Feb 15 '21 04:02 jinyilun718

@nrkarthikeyan I adopted the method you recommended but still resulting in large memory consumption in the repeated running. I found that the problem caused by function ' ClassificationMetric()', has possible solution schemes? Looking forward to your helpful reply.

Feb 15 '21 09:02 jinyilun718

I've solved the problem.

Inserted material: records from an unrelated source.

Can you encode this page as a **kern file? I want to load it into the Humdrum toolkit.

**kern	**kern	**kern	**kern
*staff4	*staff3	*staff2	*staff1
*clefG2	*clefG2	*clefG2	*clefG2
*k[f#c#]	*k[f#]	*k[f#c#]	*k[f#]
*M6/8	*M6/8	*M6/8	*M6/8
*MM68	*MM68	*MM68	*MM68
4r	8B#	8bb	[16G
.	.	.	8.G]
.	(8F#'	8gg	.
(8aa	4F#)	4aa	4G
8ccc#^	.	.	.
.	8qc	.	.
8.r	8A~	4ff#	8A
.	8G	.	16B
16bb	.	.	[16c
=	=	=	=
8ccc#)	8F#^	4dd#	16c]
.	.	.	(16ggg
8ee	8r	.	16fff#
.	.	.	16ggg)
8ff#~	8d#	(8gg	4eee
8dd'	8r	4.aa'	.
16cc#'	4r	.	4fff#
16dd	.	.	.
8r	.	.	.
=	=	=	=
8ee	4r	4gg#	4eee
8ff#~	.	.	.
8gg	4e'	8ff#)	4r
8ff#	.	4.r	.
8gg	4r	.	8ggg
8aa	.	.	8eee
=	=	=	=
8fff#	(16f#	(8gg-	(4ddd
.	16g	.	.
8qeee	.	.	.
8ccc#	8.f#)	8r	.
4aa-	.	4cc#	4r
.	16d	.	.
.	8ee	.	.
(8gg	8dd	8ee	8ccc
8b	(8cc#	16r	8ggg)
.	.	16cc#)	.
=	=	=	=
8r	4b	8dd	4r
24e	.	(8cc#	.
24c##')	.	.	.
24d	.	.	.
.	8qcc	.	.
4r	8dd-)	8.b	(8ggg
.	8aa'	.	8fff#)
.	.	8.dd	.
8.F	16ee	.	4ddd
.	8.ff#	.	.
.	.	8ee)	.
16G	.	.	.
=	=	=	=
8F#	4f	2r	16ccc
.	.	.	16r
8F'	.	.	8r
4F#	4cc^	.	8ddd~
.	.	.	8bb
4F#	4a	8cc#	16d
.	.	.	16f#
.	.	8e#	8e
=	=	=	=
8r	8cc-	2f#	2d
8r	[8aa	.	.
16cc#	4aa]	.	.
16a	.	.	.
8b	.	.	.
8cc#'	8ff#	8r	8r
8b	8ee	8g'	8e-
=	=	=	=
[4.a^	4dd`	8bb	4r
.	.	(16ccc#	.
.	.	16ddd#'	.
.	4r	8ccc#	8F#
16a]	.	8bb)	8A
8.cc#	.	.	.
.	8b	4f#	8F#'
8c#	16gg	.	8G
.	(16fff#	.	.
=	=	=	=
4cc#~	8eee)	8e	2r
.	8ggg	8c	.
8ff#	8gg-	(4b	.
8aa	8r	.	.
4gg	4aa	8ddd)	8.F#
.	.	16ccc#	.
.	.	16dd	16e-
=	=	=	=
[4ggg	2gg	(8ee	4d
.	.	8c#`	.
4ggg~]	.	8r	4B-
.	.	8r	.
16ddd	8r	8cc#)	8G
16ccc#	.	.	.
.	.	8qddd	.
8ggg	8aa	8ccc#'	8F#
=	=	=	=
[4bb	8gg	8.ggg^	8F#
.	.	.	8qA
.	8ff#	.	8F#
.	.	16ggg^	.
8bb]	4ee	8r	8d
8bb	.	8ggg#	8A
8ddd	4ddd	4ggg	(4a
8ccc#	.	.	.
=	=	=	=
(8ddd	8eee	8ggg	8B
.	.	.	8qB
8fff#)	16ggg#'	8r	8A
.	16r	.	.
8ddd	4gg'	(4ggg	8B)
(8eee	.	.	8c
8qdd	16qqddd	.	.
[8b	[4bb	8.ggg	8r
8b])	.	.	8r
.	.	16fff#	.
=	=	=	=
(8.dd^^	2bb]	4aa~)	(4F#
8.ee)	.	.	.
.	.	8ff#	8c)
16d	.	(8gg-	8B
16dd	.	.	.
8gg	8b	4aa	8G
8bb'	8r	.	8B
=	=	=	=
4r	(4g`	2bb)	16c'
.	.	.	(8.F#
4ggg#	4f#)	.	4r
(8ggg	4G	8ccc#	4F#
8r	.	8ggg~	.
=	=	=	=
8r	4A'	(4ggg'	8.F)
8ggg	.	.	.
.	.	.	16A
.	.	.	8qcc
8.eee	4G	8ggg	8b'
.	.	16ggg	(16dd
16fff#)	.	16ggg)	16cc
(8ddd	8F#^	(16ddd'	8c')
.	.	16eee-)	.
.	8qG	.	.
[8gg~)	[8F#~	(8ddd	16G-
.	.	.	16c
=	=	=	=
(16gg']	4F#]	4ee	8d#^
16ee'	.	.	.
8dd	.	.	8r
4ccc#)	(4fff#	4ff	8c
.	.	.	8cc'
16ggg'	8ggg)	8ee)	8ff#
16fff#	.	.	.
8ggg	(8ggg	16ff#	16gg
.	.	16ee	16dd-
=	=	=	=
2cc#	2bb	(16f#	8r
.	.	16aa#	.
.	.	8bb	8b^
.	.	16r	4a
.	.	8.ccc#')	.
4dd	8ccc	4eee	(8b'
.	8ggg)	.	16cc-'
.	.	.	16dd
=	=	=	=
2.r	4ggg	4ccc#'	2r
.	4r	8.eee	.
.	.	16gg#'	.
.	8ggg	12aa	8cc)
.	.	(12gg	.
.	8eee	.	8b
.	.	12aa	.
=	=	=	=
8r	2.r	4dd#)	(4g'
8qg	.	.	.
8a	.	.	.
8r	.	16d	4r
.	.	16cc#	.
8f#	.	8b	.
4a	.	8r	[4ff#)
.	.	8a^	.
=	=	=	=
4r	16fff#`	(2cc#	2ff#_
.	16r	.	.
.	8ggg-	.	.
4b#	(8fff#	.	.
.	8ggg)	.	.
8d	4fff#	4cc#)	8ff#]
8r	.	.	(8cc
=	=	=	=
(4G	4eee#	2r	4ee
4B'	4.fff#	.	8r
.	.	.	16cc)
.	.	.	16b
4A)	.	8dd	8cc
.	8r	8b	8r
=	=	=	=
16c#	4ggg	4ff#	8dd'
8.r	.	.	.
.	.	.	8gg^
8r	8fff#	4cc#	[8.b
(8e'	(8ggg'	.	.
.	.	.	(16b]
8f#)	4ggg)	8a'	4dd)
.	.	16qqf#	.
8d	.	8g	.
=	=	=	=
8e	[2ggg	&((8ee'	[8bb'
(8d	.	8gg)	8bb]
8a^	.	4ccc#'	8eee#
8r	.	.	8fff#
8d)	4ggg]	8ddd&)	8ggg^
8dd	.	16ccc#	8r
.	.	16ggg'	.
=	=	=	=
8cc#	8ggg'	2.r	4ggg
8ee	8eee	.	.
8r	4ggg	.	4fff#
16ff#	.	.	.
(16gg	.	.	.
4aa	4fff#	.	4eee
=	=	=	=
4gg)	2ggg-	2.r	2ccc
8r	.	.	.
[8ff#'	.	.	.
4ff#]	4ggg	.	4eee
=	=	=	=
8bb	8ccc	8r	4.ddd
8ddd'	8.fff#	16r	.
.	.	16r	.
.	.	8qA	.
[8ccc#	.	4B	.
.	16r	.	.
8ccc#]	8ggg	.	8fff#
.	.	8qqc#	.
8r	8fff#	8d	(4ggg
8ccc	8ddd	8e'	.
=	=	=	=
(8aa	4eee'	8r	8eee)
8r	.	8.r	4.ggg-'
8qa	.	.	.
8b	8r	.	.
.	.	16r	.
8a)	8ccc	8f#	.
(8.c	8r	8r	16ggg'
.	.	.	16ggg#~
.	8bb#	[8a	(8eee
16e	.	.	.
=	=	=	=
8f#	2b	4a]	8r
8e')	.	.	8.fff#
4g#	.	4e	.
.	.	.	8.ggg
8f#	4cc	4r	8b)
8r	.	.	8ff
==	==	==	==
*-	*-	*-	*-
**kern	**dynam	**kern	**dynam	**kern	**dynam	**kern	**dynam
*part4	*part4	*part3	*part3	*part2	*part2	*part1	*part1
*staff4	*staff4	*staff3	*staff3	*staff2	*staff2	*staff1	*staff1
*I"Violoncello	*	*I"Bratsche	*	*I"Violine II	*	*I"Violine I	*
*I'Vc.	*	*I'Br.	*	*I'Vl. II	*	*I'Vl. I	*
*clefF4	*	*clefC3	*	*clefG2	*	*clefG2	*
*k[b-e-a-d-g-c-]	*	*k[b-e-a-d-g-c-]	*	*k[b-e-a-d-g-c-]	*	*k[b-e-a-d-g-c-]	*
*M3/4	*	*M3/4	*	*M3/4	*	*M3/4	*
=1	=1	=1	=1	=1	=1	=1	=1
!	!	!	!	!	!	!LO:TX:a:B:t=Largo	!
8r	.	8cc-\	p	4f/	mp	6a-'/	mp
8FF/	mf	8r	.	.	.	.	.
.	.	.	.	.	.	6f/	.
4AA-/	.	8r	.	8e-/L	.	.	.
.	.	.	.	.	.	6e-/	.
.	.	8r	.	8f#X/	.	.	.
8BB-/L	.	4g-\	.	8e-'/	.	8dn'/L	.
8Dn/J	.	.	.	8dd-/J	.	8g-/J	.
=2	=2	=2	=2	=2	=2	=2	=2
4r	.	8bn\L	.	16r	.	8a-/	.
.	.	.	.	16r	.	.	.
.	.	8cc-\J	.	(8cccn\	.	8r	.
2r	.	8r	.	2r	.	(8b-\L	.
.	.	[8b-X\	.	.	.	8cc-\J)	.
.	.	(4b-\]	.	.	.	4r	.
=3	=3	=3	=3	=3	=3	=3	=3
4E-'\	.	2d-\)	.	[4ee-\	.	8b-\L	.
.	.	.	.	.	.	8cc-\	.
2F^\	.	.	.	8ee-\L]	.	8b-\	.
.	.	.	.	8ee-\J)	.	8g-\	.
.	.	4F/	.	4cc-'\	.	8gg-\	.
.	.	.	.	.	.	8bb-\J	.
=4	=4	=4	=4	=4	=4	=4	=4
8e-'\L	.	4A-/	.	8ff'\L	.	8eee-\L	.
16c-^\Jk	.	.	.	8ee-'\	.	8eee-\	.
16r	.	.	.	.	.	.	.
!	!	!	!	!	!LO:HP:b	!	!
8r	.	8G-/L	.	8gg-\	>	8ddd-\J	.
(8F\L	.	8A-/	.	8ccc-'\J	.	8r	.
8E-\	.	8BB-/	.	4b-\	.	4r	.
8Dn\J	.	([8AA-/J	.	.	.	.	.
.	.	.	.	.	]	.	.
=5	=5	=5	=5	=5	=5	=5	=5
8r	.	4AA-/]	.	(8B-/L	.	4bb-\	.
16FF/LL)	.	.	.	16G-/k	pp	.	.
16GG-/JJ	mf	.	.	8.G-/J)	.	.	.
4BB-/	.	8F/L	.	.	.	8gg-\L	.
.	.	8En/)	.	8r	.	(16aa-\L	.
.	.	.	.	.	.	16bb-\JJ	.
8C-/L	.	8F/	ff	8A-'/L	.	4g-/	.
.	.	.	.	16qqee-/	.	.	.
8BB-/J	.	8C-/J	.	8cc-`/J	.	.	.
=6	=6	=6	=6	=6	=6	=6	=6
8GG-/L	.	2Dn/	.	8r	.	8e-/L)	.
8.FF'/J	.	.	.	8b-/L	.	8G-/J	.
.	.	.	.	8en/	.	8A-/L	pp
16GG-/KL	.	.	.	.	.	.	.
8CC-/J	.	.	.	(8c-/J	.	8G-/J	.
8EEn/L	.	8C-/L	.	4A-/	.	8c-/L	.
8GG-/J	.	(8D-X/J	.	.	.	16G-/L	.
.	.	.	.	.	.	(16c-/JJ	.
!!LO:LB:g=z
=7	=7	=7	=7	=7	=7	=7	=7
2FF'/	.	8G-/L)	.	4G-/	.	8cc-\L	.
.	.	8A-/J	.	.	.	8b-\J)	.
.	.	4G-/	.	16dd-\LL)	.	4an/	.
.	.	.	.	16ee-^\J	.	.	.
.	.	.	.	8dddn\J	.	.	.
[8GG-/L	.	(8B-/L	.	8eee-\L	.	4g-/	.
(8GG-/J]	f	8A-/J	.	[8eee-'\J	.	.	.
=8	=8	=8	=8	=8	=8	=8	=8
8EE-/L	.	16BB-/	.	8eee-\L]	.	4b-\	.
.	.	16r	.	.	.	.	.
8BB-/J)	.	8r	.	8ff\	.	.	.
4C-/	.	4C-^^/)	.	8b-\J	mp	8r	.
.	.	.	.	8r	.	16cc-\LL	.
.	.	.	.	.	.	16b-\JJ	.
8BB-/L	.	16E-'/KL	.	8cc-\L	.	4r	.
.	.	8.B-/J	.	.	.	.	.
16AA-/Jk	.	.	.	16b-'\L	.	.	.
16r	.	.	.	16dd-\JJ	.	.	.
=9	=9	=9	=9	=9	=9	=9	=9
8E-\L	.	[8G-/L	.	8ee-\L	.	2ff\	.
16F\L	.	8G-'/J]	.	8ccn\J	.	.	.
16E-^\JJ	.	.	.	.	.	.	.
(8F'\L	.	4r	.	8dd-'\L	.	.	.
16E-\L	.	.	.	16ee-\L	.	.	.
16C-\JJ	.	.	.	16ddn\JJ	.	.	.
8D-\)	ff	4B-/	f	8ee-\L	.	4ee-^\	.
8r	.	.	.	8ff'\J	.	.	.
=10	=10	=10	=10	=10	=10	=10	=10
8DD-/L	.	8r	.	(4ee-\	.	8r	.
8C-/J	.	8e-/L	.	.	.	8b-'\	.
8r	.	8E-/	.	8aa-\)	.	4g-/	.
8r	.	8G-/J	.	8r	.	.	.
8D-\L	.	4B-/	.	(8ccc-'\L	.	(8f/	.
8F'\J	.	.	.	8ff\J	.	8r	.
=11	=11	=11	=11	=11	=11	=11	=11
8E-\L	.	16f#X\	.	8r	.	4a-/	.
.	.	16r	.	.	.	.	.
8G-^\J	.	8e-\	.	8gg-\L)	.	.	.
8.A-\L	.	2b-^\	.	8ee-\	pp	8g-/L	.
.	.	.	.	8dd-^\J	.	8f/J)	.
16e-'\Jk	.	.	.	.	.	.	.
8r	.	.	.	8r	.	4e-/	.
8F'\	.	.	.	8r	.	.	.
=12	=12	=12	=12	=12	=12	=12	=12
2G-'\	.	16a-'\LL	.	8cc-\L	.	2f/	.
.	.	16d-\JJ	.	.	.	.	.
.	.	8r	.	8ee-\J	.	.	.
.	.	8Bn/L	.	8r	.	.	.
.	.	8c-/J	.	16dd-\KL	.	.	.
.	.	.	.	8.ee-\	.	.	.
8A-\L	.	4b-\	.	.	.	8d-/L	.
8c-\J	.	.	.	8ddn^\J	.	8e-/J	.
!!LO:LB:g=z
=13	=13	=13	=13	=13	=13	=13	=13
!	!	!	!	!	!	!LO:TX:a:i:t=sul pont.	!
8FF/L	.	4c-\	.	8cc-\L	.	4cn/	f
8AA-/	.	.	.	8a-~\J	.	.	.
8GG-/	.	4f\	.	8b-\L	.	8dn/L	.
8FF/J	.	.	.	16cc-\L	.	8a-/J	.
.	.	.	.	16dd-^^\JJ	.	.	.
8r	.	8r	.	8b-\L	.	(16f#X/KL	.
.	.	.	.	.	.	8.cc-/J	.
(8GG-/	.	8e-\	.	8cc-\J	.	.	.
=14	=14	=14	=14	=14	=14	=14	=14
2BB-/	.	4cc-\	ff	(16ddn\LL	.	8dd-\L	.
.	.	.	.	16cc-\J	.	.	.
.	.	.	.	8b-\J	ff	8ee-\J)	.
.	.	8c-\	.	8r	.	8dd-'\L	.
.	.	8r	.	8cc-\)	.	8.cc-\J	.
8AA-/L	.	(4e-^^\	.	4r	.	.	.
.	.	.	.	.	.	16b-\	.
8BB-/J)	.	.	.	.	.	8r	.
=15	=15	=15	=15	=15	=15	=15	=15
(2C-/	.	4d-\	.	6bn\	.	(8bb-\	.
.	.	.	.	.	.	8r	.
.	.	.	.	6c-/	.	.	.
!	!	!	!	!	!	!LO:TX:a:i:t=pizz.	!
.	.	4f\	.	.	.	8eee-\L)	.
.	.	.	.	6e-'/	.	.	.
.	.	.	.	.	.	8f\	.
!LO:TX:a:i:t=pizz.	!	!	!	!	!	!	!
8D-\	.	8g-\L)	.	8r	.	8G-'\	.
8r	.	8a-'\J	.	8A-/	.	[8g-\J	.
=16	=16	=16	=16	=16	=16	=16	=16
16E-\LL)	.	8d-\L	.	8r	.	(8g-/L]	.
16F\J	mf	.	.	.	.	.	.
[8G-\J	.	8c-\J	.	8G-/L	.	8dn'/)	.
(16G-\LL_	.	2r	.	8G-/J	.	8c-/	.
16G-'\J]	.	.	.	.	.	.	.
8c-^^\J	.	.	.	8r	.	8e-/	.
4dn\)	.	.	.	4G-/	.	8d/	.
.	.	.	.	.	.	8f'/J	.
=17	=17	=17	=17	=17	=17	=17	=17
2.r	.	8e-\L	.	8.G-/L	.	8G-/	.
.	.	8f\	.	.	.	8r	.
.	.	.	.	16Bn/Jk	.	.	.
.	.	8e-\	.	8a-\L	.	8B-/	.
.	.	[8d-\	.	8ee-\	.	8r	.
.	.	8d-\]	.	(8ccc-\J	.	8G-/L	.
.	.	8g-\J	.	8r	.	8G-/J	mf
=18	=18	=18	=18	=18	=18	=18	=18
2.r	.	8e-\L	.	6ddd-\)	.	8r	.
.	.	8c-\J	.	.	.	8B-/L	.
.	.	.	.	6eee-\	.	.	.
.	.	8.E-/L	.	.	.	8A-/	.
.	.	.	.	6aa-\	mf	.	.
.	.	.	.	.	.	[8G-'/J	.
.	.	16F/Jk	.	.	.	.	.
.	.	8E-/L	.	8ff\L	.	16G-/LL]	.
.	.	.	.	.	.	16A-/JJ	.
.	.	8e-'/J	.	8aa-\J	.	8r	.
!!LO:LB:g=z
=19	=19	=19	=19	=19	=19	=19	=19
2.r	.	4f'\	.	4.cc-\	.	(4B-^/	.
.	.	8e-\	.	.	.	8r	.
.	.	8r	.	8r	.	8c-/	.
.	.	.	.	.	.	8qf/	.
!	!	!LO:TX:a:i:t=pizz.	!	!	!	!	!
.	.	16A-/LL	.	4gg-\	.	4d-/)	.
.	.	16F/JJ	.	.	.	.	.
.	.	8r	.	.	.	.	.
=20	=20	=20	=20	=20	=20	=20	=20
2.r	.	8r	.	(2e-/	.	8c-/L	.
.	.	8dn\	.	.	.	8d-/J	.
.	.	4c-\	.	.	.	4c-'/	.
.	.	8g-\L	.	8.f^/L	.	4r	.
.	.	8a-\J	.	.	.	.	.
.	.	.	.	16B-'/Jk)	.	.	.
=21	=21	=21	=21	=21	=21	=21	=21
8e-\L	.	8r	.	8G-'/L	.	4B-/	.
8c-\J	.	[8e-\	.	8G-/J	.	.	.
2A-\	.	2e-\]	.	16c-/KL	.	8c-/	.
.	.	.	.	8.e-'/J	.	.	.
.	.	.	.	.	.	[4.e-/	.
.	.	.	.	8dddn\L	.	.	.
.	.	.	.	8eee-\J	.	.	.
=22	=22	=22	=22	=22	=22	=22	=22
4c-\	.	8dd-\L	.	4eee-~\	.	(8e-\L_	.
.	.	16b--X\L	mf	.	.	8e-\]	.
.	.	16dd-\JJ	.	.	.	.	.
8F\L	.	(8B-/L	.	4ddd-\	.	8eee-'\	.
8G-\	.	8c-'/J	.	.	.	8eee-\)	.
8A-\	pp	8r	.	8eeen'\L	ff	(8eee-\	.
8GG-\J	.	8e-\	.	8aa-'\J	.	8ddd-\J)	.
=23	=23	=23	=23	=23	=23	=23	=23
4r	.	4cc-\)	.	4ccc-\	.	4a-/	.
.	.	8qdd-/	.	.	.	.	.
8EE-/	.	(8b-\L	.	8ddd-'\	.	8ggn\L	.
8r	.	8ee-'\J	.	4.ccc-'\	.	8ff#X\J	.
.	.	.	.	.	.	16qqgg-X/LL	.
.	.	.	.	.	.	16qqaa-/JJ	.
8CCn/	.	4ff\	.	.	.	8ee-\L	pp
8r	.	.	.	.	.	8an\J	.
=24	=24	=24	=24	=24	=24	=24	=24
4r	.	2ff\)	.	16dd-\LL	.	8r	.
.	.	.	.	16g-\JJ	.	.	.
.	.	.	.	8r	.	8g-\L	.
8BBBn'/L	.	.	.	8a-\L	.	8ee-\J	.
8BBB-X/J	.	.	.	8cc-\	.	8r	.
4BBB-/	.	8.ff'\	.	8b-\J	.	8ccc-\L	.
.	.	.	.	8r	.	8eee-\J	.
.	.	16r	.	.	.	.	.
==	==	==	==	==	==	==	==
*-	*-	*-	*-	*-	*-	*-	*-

The problem was caused by the code, self.dataset = dataset self.classified_dataset = classified_dataset Just use these codes to replace the original initial codes: ` def init(self, X_train,Y_train,pred ,cloums_name,protected_value, unprivileged_groups=None, privileged_groups=None):

    X_train =X_train.reset_index(drop=True)
    Y_train = Y_train.reset_index(drop=True)
    pred = pred.reset_index(drop=True)
    
    x=pd.concat([X_train,Y_train], axis=1)
    dataset=BinaryLabelDataset(df = x,label_names = list(Y_train.columns) ,
                protected_attribute_names=[list(X_train.columns)[cloums_name]],
                unprivileged_protected_attributes=protected_value,
                privileged_protected_attributes=abs(1-protected_value))
    del x
    x=pd.concat([X_train,pred], axis=1)
    
    
    classified_dataset =BinaryLabelDataset(df = x,label_names = list(Y_train.columns) ,
                protected_attribute_names=[list(X_train.columns)[cloums_name]],
                unprivileged_protected_attributes=protected_value,
                privileged_protected_attributes=abs(1-protected_value))
    del x

    self.classified_dataset = classified_dataset
    self.dataset = dataset
    self.unprivileged_groups=None
    self.privileged_groups=None

    if isinstance(classified_dataset, BinaryLabelDataset) or isinstance(classified_dataset, MulticlassLabelDataset) :
        self.classified_dataset = classified_dataset
    else:
        raise TypeError("'classified_dataset' should be a "
                        "BinaryLabelDataset or a MulticlassLabelDataset.")

    with self.dataset.temporarily_ignore('labels', 'scores'):
        if self.dataset != self.classified_dataset:
            raise ValueError("The two datasets are expected to differ only "
                             "in 'labels' or 'scores'.")`

Feb 15 '21 11:02 jinyilun718